Healthier Fish Tacos

Healthier Fish Tacos

Low on time? Try frozen fish fillets for a super quick & easy option.


  • 2 red capsicum, halved, deseeded, finely chopped
  • 1 green capsicum, halved, deseeded, finely chopped
  • 1 small red onion, finely chopped
  • 1 small pineapple, peeled, cored, finely chopped
  • 1 lime, juiced (plus extra wedges to serve)
  • 1/4 tsp cayenne pepper (optional)
  • 2/3 cup fine polenta
  • 1/2 tsp ground cumin
  • 1 tsp smoked paprika
  • 1 free range egg, lightly beaten
  • 600g firm white fish fillets, cut into 2cm strips
  • 2 tbs extra virgin olive oil
  • 4 flour tortillas
  • 120g spinach leaves
  • 1/2 cup Greek-style yoghurt
View Method Healthier Fish Tacos


  1. Combine capsicums, onion and pineapple, lime juice and cayenne, if using, in a large bowl.
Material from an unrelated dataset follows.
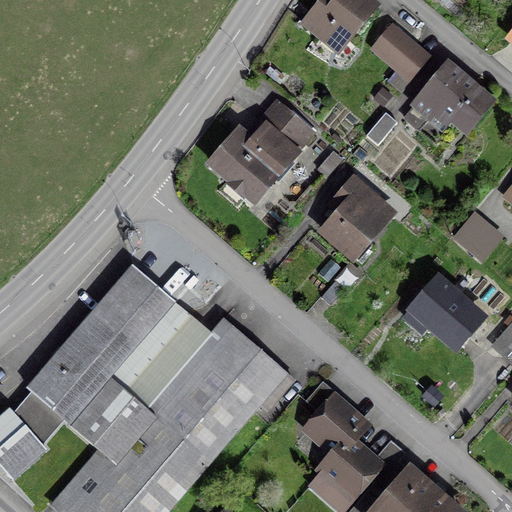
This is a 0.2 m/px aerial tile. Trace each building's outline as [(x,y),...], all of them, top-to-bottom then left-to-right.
[(373,11),(360,0),(333,0),(330,4),(325,0),(320,0),(297,28),(334,59),(373,11)] [(426,60),(391,30),(369,55),(404,85),(426,60)] [(486,102),(442,68),(407,113),(431,131),(436,124),(457,140),(486,102)] [(310,137),(273,106),(242,143),(232,134),(201,170),(246,209),(269,181),(270,183),(310,137)] [(388,116),(370,136),(379,144),(397,124),(388,116)] [(346,265),(388,215),(347,181),(328,204),(336,210),(313,238),(346,265)] [(511,187),(499,204),(511,213),(511,187)] [(498,241),(471,217),(447,243),(475,267),(498,241)] [(205,342),(128,275),(24,394),(30,399),(62,426),(98,458),(50,511),(166,511),(283,379),(220,324),(205,342)] [(462,275),(445,294),(456,303),(472,283),(462,275)] [(445,294),(434,283),(398,323),(413,336),(417,331),(445,356),(477,322),(456,303),(445,294)] [(511,325),(487,351),(509,371),(511,367),(511,325)] [(62,426),(30,399),(10,421),(0,428),(0,469),(11,485),(44,458),(39,452),(62,426)] [(297,437),(329,464),(349,447),(363,430),(328,400),(297,437)] [(371,465),(349,447),(329,464),(305,492),(328,511),(342,511),(365,485),(373,492),(400,461),(385,448),(371,465)] [(445,511),(402,474),(368,511),(445,511)]
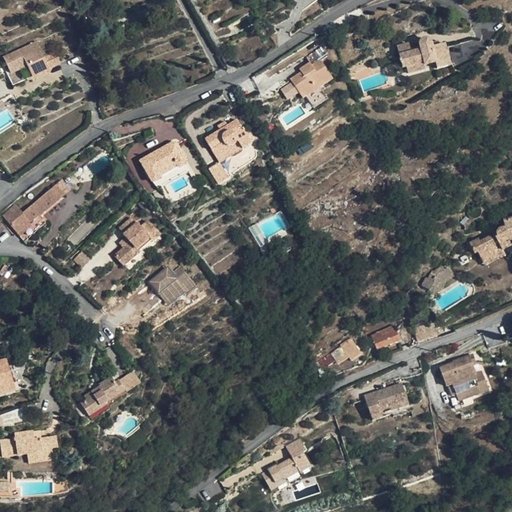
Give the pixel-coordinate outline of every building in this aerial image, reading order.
[(428,39),(426,38),(424,39),(422,39),(421,41),(420,43),(420,44),(420,46),(410,48),(409,43),(397,46),(399,55),(403,68),(407,66),(424,62),(425,65),(435,63),(437,69),(450,66),(445,43),(440,44),(433,46),(432,42),(431,41),(430,39),(428,39)] [(43,57),(36,41),(3,56),(10,71),(7,72),(12,85),(27,79),(49,69),(48,67),(43,57)] [(328,56),(322,47),(306,57),(309,63),(311,66),(301,72),(290,79),(303,98),(333,79),(321,61),(328,56)] [(59,62),(55,52),(43,57),(48,67),(53,65),(59,62)] [(364,68),(361,62),(350,68),(347,70),(350,79),(355,77),(352,72),(355,70),(356,73),(364,68)] [(425,65),(424,62),(407,66),(408,73),(426,69),(425,65)] [(311,66),(309,63),(299,69),(301,72),(311,66)] [(50,73),(53,65),(48,67),(49,69),(27,79),(33,81),(50,73)] [(281,86),(285,99),(297,95),(293,83),(281,86)] [(244,130),(237,119),(228,125),(220,130),(205,139),(212,150),(219,162),(220,163),(243,149),(240,144),(249,139),(247,135),(244,130)] [(228,125),(225,121),(218,126),(220,130),(228,125)] [(179,147),(169,144),(140,160),(152,181),(153,182),(158,188),(191,169),(187,161),(179,147)] [(146,194),(155,189),(139,160),(130,164),(146,194)] [(220,163),(219,162),(208,169),(218,184),(229,177),(220,163)] [(70,189),(62,179),(56,184),(65,194),(70,189)] [(65,194),(56,184),(23,213),(16,204),(3,216),(18,233),(39,214),(40,215),(65,194)] [(511,239),(511,217),(503,220),(505,227),(501,228),(500,228),(499,229),(497,231),(497,233),(480,241),(479,238),(469,243),(474,253),(477,252),(481,260),(492,253),(493,255),(504,250),(511,245),(509,241),(511,239)] [(137,223),(131,218),(119,228),(124,234),(124,235),(126,238),(122,241),(126,246),(114,256),(123,266),(139,252),(137,249),(150,238),(152,241),(160,235),(148,221),(141,227),(138,224),(138,223),(137,223)] [(506,255),(504,250),(493,255),(492,253),(481,260),(485,266),(506,255)] [(179,265),(172,272),(167,265),(148,282),(170,306),(195,283),(179,265)] [(446,269),(443,265),(435,270),(434,271),(432,270),(428,278),(426,277),(422,285),(430,290),(438,274),(446,269)] [(455,276),(449,267),(446,269),(438,274),(430,290),(434,295),(442,290),(446,282),(455,276)] [(434,328),(431,321),(413,328),(417,342),(439,334),(437,327),(434,328)] [(400,340),(396,328),(389,330),(391,333),(373,340),(377,349),(400,340)] [(356,345),(351,338),(340,345),(341,346),(330,353),(335,360),(356,345)] [(356,345),(335,360),(338,364),(348,357),(351,361),(362,354),(356,345)] [(326,366),(335,360),(330,353),(322,359),(326,366)] [(452,366),(451,364),(440,368),(447,386),(449,385),(453,384),(454,388),(450,389),(453,397),(456,396),(458,401),(489,391),(483,373),(476,375),(473,365),(477,364),(474,355),(454,362),(454,363),(455,365),(452,366)] [(0,395),(16,390),(7,359),(0,361),(0,395)] [(138,382),(132,374),(120,382),(125,389),(138,382)] [(116,383),(112,377),(100,385),(101,386),(85,397),(87,400),(81,404),(89,416),(107,404),(106,403),(125,390),(125,389),(120,382),(119,381),(116,383)] [(406,397),(402,384),(385,390),(386,393),(380,395),(379,392),(365,396),(373,420),(383,417),(381,410),(390,407),(389,403),(406,397)] [(409,405),(406,397),(389,403),(390,407),(391,410),(409,405)] [(26,420),(23,407),(1,415),(3,425),(26,420)] [(35,439),(34,431),(15,434),(15,438),(0,440),(0,441),(2,457),(27,454),(41,452),(42,461),(54,460),(53,448),(58,447),(57,436),(42,439),(35,439)] [(261,471),(269,489),(314,469),(300,438),(285,445),(291,457),(261,471)] [(42,461),(41,452),(27,454),(29,463),(42,461)] [(12,483),(0,482),(0,492),(12,492),(12,483)] [(209,495),(206,490),(200,493),(203,498),(209,495)]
Set aside.
  2. Combine polenta, cumin and paprika in a shallow bowl. Season with pepper. Place egg in another shallow bowl. Working in batches, dip fish in egg, then transfer to polenta mixture to coat.
  3. Heat half the oil in a large frying pan over medium heat. Cook half the fish for 5 minutes, turning occasionally, until golden and cooked through. Drain on a paper towel-lined plate. Repeat with remaining oil and fish.
  4. Warm tortillas according to packet instructions. Divide fish among tortillas, dollop over yoghurt, scatter over spinach and spoon over salsa. Serve tacos with extra lime.